Os educadores devem concentrar seus esforços na melhoria da forma como enfrentam a diversidade, cuja educação deve objetivar ajudar todas as crianças a terem sucesso na escola (na sociedade), incluindo as que têm de ultrapassar deficiências ou dificuldades específicas.
Educação Especial deve ser a aliada na pesquisa e no desenvolvimento de novas formas de se ensinar, adequadas à heterogeneidade dos alunos e compatíveis com os ideais democráticos, na função de orientação, supervisão e acompanhamento das condições educacionais apropriadas num interjogo entre o real e o necessário.
Em escolas eficazes para todos, o ambiente de colaboração trabalha baseado no enriquecimento dos intercâmbios intelectuais e culturais. Para que o educador trabalhe neste ambiente ideal faz-se necessário apoio emocional e estímulos profissionais através da valorização docente e da capacitação contínua. Também, função da Educação Especial.
Há bem pouco tempo, a Educação Especial trabalhava somente com o que concernia aos grupos excluídos em função de suas deficiências, programando atividades somente para os educadores que possuíam crianças “especiais” e não toda a escola, ou toda a rede. Bastava que apenas o professor desses alunos obtivesse o conhecimento sobre elas.
O professor que possuía somente alunos “normais” não adquiria o conhecimento importante e necessário, evidenciando muitas vezes, sua desmotivação e sua desvalorização acerca dos alunos da educação especial.
No processo de redefinição da educação especial, a reformulação das habilidades dos profissionais que se especializaram em ‘Educação Especial’ possibilita enxergarmos os profissionais que lidam com as pessoas com necessidades especiais da mesma forma que seus alunos são sempre vistos: como meros objetos a serem padronizados.
Para que esse processo se solidifique, duas dimensões devem estar presentes e unificadas: comunidade escolar e campo de atuação.Dessa forma, a educação se especializará para todos na medida em que removermos as barreiras políticas, sociais e econômicas referentes aos grupos excluídos.
Não é suficiente capacitar e reciclar somente educadores “responsáveis" pela criança especial. Por comunidade escolar queremos dizer a direção, educadores, funcionários de apoio (merendeiras, bibliotecárias), responsáveis e não-responsáveis de alunos (amigos da escola). Por campo de atuação, referimo-nos à educação especial no sentido tradicional e estrito do termo, com seu grupo técnico. Estas duas dimensões, ao estarem unificadas, viabilizarão a exclusão.
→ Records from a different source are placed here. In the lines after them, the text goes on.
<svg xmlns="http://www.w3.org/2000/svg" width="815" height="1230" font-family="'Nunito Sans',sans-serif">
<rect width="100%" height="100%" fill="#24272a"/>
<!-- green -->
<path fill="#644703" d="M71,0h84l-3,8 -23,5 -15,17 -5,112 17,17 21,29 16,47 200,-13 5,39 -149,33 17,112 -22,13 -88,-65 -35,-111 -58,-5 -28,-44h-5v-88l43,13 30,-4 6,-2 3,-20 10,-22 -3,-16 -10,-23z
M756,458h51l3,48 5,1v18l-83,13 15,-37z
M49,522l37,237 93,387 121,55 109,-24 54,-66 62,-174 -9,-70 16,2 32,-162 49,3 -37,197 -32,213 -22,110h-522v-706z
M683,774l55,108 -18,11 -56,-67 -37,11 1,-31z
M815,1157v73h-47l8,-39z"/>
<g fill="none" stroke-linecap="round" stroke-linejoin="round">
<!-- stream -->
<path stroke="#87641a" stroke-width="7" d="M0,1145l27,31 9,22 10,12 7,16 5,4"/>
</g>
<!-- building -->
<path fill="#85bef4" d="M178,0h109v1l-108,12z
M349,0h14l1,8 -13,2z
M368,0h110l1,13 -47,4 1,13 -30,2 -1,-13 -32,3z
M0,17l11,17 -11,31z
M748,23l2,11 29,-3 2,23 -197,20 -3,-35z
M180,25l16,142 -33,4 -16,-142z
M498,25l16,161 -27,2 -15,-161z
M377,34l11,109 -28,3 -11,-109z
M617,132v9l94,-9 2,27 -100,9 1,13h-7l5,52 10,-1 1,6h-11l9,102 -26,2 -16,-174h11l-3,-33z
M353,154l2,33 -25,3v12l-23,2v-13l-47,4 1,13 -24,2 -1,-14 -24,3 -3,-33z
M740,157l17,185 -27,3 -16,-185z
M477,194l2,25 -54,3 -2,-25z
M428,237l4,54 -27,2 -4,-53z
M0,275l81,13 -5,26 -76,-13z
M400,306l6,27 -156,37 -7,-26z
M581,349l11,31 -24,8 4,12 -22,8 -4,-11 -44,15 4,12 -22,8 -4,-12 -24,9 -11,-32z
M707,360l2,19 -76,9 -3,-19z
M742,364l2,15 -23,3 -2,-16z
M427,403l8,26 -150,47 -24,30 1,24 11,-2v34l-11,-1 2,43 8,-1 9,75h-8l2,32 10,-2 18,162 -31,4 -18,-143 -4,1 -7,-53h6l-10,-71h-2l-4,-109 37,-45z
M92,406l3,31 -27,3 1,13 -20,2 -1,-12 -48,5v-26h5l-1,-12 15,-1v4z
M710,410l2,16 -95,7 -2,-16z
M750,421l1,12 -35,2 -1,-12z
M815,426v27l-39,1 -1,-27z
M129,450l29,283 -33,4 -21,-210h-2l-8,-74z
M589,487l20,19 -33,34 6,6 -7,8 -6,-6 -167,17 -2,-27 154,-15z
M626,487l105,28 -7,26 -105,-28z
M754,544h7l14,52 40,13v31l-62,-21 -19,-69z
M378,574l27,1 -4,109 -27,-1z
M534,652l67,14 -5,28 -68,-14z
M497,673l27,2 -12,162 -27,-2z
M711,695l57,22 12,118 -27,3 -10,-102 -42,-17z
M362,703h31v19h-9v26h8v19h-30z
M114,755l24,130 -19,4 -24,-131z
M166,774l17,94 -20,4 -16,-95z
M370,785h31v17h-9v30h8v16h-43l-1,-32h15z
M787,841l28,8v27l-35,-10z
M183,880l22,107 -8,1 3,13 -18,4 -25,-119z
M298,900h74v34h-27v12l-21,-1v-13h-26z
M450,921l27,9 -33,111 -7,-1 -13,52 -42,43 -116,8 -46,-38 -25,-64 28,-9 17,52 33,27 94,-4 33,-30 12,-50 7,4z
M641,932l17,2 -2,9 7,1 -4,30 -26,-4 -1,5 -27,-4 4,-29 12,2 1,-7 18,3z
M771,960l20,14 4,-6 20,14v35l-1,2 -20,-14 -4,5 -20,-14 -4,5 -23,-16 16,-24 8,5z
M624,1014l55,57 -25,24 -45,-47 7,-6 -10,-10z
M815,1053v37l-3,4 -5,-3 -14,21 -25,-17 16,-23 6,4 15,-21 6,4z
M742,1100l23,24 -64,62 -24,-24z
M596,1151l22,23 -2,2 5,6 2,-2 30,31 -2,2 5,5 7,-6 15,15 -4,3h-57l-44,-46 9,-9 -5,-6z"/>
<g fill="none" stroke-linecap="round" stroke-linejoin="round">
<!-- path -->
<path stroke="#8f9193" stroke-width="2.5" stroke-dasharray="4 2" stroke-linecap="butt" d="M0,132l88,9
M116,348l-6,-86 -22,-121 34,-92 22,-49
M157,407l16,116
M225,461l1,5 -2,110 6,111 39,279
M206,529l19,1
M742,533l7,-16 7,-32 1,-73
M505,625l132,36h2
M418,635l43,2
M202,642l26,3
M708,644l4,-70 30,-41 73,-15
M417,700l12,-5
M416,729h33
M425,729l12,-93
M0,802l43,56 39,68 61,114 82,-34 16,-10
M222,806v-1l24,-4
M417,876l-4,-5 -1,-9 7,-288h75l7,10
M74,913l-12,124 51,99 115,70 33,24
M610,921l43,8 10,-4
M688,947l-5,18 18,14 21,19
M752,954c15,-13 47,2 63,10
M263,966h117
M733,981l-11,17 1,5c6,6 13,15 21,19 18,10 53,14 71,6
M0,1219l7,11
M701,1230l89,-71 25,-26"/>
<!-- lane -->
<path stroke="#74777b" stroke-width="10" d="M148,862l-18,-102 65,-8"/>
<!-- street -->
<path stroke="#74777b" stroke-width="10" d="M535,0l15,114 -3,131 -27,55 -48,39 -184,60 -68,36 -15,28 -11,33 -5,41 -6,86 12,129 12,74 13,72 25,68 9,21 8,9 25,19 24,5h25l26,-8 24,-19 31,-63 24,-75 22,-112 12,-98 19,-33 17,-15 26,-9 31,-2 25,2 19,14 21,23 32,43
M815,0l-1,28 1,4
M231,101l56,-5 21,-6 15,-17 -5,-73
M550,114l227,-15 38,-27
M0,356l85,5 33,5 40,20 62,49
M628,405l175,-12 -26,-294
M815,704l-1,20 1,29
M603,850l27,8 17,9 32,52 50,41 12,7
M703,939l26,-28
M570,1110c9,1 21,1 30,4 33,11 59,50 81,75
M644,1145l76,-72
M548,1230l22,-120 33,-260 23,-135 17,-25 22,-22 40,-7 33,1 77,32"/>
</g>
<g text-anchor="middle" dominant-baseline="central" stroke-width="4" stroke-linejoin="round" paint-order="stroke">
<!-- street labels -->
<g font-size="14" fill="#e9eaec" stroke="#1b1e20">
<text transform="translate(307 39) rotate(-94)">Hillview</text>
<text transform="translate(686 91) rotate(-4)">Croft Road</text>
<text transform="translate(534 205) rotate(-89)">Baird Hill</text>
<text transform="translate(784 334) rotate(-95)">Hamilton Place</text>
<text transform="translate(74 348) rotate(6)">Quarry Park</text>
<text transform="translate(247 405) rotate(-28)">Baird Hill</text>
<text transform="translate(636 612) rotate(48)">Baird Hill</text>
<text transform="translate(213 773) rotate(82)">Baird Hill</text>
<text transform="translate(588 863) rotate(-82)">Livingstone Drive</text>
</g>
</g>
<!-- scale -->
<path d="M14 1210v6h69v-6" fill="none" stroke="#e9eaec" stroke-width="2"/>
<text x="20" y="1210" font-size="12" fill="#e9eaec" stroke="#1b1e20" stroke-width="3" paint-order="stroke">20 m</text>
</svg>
Ao reconceituar a educação especial, extinguindo seu caráter paralelo à educação regular, idealizando “Educação para Todos”, estamos buscando alcançar a diversidade humana. Diversidade de cor da pele, de crenças religiosas, de sexos, de maneiras de aprender... que a sociedade finge incluir, mas na verdade fica tudo no papel. Na realidade desejamos desmistificar o sistema educacional finalizado num padrão, favorecendo a remoção de barreiras para a aprendizagem e participação de todo e qualquer indivíduo.
“Ter um filho especial implica mudar radicalmente o nosso ponto de vista sobre o mundo, reavaliar os valores. Aceitar uma criança com limitações e confiar em sua recuperação exige esforço e consiste em um grande avanço, mesmo para os pais. Pais de crianças diferentes não convivem apenas com renúncia, abnegação e sofrimento. Um filho diferente exige, sim, muita dedicação. Exige amor, fé e paciência para ensiná-lo a tornar-se dono do próprio futuro.”
Rejeitar a matrícula de uma criança especial é crime sujeito a pena de prisão.